THE NECKS

Lennox Theatre, February 4

9/10

Necks photo credit Matias Coral lo res copy
Lloyd Swanton, Tony buck and Chris Abrahams: the journey continues. Photo: Matias Coral.

 

Of late the Necks’ three members have routinely charted three parallel courses in their long improvisations, with points of intersection or convergence being optional. Here they responded to one another harmonically and rhythmically for most of both journeys, and the totality of the interaction in the first was close to miraculous.

Bassist Lloyd Swanton launched it with a strummed ostinato that left the field wide open for pianist Chris Abrahams and drummer Tony Buck. Even when Buck added rhythmic chatter with a shaker and a brush this was still music in limbo, until Abrahams made it concrete with a crystalline refrain that, paradoxically, also felt so fragile it might snap.

The Necks res Ken Leanfore
Photo: Ken Leanfore.

Initially Abrahams just draped these delicate wisps of melody over the soft, insistent pulse, but as the density swelled the cohesion became so profound that the band sounded as if it were one person and a whole orchestra simultaneously. The anguish of Swanton’s bowed harmonics was almost swept away by the rhythmic deluge unleashed by the others, and when he put the bow aside the denouement commenced: a slow unwinding to a unison ending that had all the inevitability of a notated composition. This was the finest work I’ve heard from the Necks in the flesh. Ever.

The second improvisation had flashes of such heights without the consistency. It began with a lyrical little dance from the piano that seemed so self-contained one wondered how the others would find a way in.

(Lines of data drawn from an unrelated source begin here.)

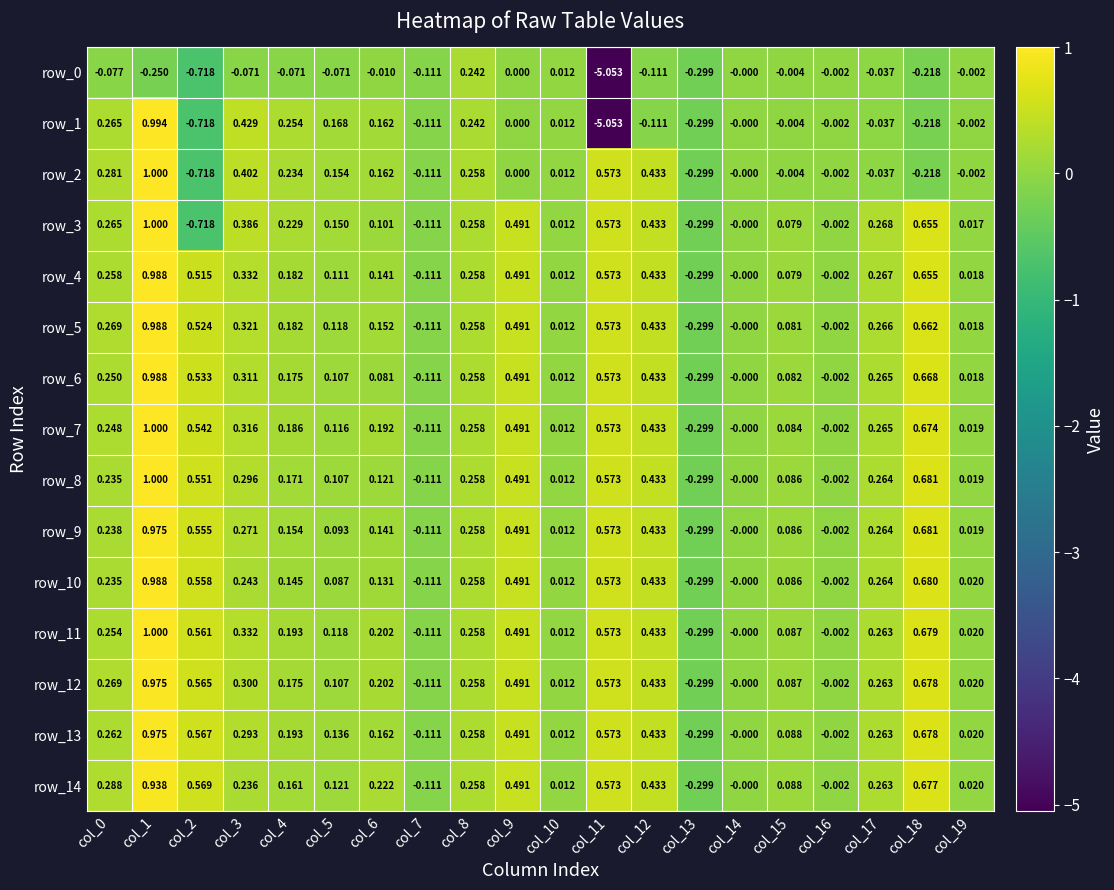

Is the value of row_7 at col_17 greater than the value of row_13 at col_14?

Yes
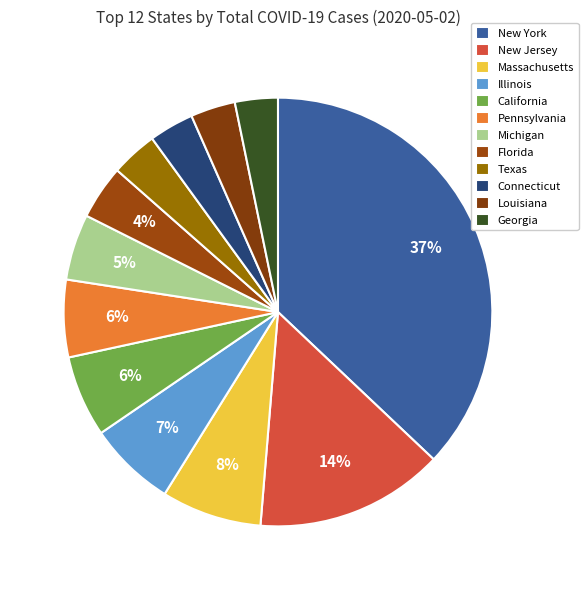

Is Pennsylvania the majority of the pie?

No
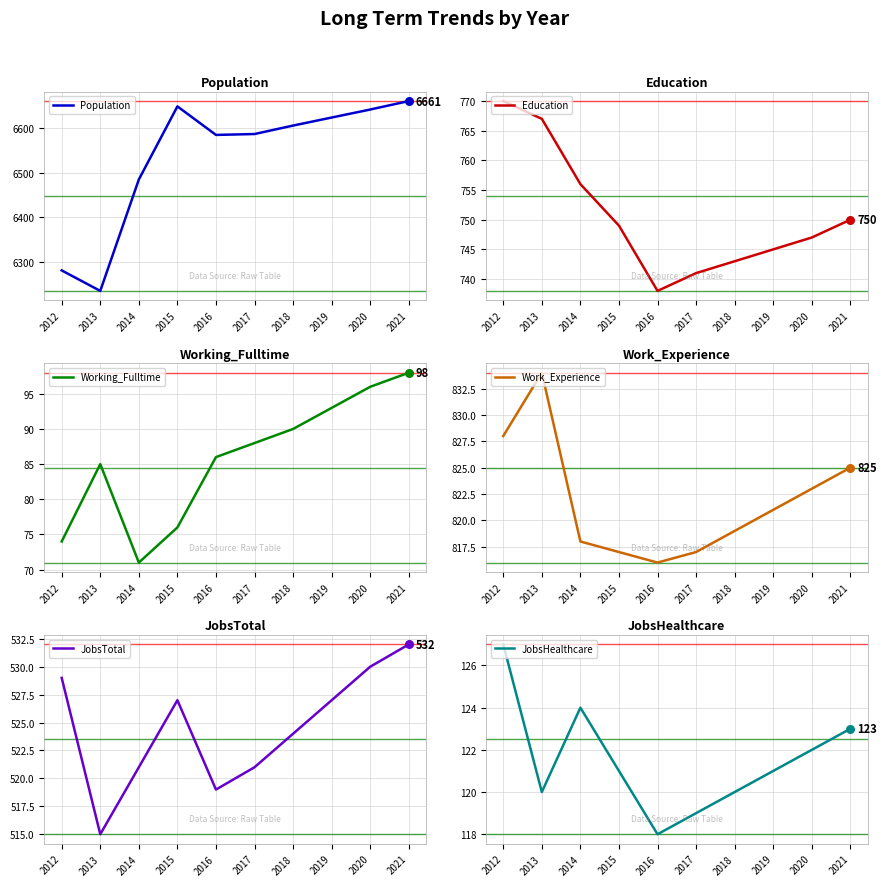

What are all the series names shown in the legend?

Population, Education, Working_Fulltime, Work_Experience, JobsTotal, JobsHealthcare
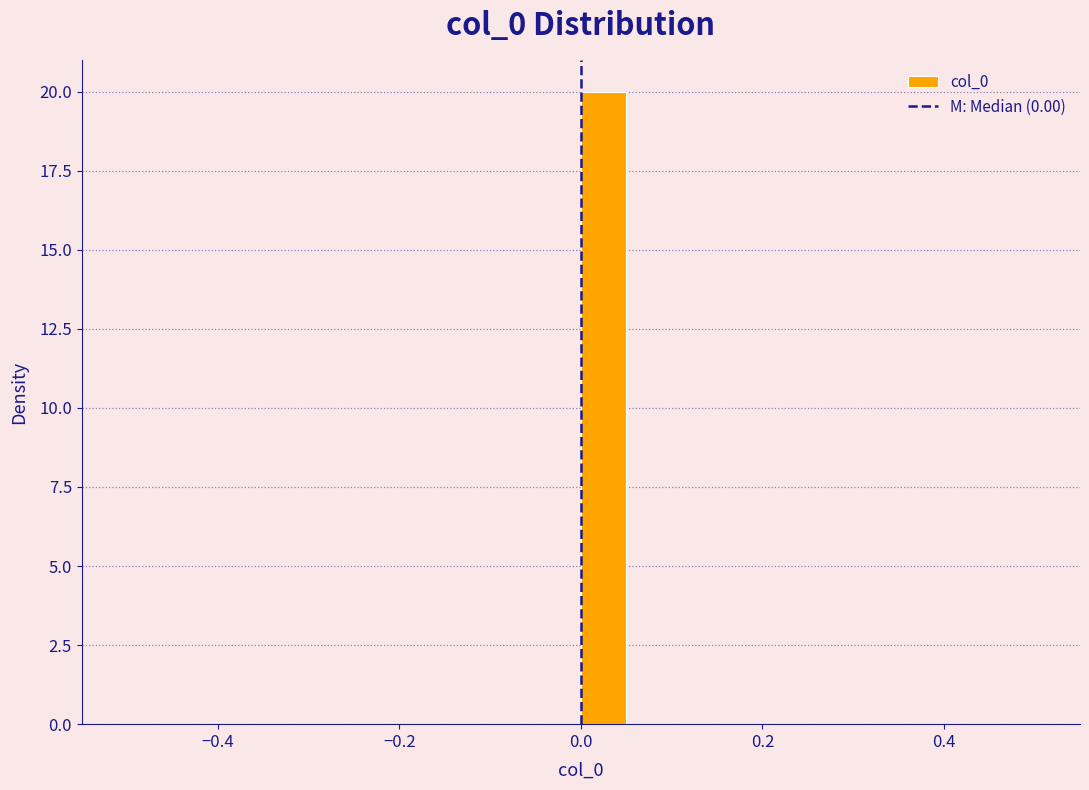

Read against the x-axis, roughly where is the centre of the tallest bar?

0.02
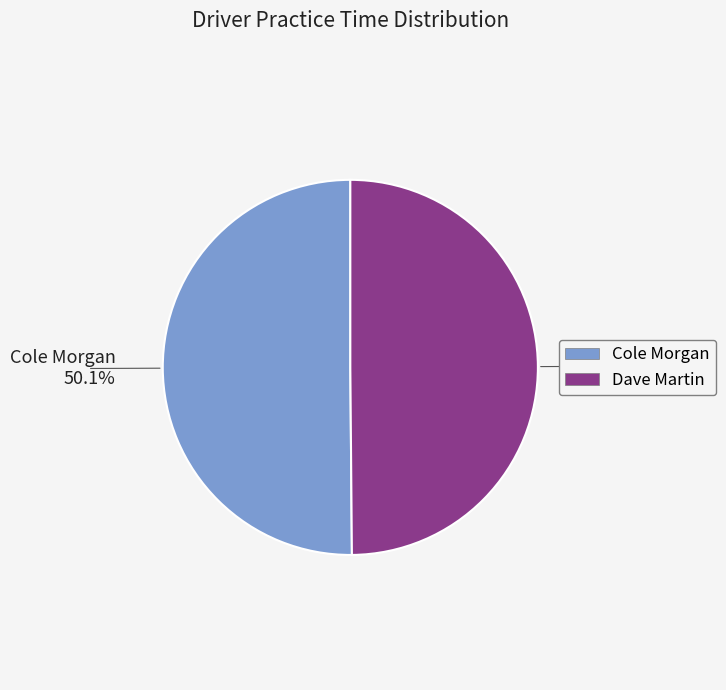

Is it true that Cole Morgan is 37% of the pie?

False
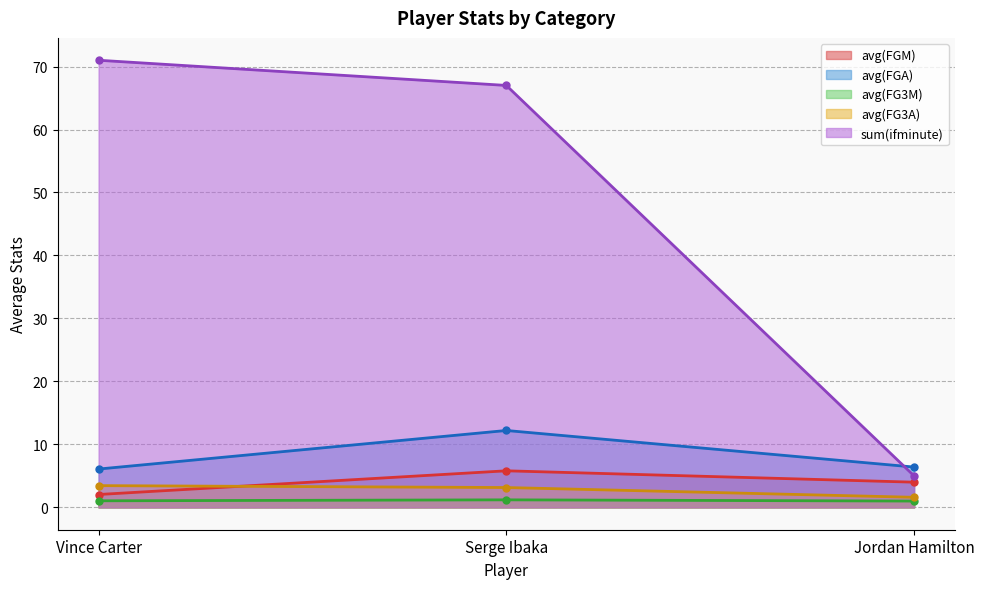

Between Serge Ibaka and Jordan Hamilton, which series saw the biggest shift?

sum(ifminute)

When Swanton opted for a repeated long, low bowed note, Abrahams dashed his motif into fragments, as though looking at it through a kaleidoscope. Buck’s entry was sparse, his tinkling bells – being close-miked and heard through overhead speakers – resembling rain, to which he added a heartbeat pulse on his floor-tom rim. Collectively they constructed a monstrous intensity, but also something of a stasis, which Swanton broke by again using bowed harmonics, this time to striking bird-like effect, the piece concluding with willowy, jazzy piano.

The Necks: Camelot Lounge, February 25-26, March 3; Blue Mountains Theatre, March 2.